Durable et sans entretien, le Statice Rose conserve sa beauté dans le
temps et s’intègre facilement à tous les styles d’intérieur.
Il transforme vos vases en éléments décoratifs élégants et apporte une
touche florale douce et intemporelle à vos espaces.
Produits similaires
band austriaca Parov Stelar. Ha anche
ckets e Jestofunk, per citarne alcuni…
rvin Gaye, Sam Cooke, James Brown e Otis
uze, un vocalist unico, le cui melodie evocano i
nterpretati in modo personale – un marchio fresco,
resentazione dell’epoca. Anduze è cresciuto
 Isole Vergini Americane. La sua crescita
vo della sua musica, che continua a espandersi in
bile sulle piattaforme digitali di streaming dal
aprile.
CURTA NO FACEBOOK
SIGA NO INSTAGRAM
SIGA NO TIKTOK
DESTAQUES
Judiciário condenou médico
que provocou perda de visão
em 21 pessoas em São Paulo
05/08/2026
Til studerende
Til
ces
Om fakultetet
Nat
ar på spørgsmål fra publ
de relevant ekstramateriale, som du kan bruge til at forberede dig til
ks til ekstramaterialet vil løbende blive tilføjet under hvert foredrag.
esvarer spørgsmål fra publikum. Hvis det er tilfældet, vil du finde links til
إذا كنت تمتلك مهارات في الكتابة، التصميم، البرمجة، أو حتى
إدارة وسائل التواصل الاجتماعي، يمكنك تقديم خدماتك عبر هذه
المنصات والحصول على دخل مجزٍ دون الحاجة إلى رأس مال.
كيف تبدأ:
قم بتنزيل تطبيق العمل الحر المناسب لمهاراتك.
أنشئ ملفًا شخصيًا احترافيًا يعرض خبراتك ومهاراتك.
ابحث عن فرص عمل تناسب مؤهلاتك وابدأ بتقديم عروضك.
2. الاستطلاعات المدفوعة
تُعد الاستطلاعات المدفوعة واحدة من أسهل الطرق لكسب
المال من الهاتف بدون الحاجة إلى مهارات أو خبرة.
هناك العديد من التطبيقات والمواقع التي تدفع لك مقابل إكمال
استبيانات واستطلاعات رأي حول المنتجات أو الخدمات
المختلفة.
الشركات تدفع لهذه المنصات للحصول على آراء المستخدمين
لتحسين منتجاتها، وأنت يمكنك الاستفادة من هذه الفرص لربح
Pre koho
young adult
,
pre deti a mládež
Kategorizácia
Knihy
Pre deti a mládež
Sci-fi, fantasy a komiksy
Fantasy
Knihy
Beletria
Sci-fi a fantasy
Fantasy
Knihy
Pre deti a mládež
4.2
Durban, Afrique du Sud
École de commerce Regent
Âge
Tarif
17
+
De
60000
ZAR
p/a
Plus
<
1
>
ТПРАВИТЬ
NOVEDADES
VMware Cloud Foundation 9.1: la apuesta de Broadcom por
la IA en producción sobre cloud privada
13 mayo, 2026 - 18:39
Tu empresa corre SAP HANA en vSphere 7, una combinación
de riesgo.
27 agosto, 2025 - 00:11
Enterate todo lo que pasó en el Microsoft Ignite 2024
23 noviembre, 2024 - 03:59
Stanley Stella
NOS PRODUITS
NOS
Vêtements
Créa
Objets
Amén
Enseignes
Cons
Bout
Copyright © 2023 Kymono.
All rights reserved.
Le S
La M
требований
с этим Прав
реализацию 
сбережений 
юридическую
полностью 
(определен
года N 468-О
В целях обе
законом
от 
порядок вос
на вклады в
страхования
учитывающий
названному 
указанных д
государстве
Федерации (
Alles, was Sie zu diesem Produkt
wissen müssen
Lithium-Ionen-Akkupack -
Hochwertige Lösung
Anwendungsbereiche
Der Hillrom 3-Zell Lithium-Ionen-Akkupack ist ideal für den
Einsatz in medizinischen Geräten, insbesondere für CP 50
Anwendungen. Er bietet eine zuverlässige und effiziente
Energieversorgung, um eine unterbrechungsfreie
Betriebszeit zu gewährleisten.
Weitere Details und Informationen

Job item: Set down each line of the data precisely as it appears above.

Response to this exercise:
Durable et sans entretien, le Statice Rose conserve sa beauté dans le
temps et s’intègre facilement à tous les styles d’intérieur.
Il transforme vos vases en éléments décoratifs élégants et apporte une
touche florale douce et intemporelle à vos espaces.
Produits similaires
band austriaca Parov Stelar. Ha anche
ckets e Jestofunk, per citarne alcuni…
rvin Gaye, Sam Cooke, James Brown e Otis
uze, un vocalist unico, le cui melodie evocano i
nterpretati in modo personale – un marchio fresco,
resentazione dell’epoca. Anduze è cresciuto
 Isole Vergini Americane. La sua crescita
vo della sua musica, che continua a espandersi in
bile sulle piattaforme digitali di streaming dal
aprile.
CURTA NO FACEBOOK
SIGA NO INSTAGRAM
SIGA NO TIKTOK
DESTAQUES
Judiciário condenou médico
que provocou perda de visão
em 21 pessoas em São Paulo
05/08/2026
Til studerende
Til
ces
Om fakultetet
Nat
ar på spørgsmål fra publ
de relevant ekstramateriale, som du kan bruge til at forberede dig til
ks til ekstramaterialet vil løbende blive tilføjet under hvert foredrag.
esvarer spørgsmål fra publikum. Hvis det er tilfældet, vil du finde links til
إذا كنت تمتلك مهارات في الكتابة، التصميم، البرمجة، أو حتى
إدارة وسائل التواصل الاجتماعي، يمكنك تقديم خدماتك عبر هذه
المنصات والحصول على دخل مجزٍ دون الحاجة إلى رأس مال.
كيف تبدأ:
قم بتنزيل تطبيق العمل الحر المناسب لمهاراتك.
أنشئ ملفًا شخصيًا احترافيًا يعرض خبراتك ومهاراتك.
ابحث عن فرص عمل تناسب مؤهلاتك وابدأ بتقديم عروضك.
2. الاستطلاعات المدفوعة
تُعد الاستطلاعات المدفوعة واحدة من أسهل الطرق لكسب
المال من الهاتف بدون الحاجة إلى مهارات أو خبرة.
هناك العديد من التطبيقات والمواقع التي تدفع لك مقابل إكمال
استبيانات واستطلاعات رأي حول المنتجات أو الخدمات
المختلفة.
الشركات تدفع لهذه المنصات للحصول على آراء المستخدمين
لتحسين منتجاتها، وأنت يمكنك الاستفادة من هذه الفرص لربح
Pre koho
young adult
,
pre deti a mládež
Kategorizácia
Knihy
Pre deti a mládež
Sci-fi, fantasy a komiksy
Fantasy
Knihy
Beletria
Sci-fi a fantasy
Fantasy
Knihy
Pre deti a mládež
4.2
Durban, Afrique du Sud
École de commerce Regent
Âge
Tarif
17
+
De
60000
ZAR
p/a
Plus
<
1
>
ТПРАВИТЬ
NOVEDADES
VMware Cloud Foundation 9.1: la apuesta de Broadcom por
la IA en producción sobre cloud privada
13 mayo, 2026 - 18:39
Tu empresa corre SAP HANA en vSphere 7, una combinación
de riesgo.
27 agosto, 2025 - 00:11
Enterate todo lo que pasó en el Microsoft Ignite 2024
23 noviembre, 2024 - 03:59
Stanley Stella
NOS PRODUITS
NOS
Vêtements
Créa
Objets
Amén
Enseignes
Cons
Bout
Copyright © 2023 Kymono.
All rights reserved.
Le S
La M
требований
с этим Прав
реализацию 
сбережений 
юридическую
полностью 
(определен
года N 468-О
В целях обе
законом
от 
порядок вос
на вклады в
страхования
учитывающий
названному 
указанных д
государстве
Федерации (
Alles, was Sie zu diesem Produkt
wissen müssen
Lithium-Ionen-Akkupack -
Hochwertige Lösung
Anwendungsbereiche
Der Hillrom 3-Zell Lithium-Ionen-Akkupack ist ideal für den
Einsatz in medizinischen Geräten, insbesondere für CP 50
Anwendungen. Er bietet eine zuverlässige und effiziente
Energieversorgung, um eine unterbrechungsfreie
Betriebszeit zu gewährleisten.
Weitere Details und Informationen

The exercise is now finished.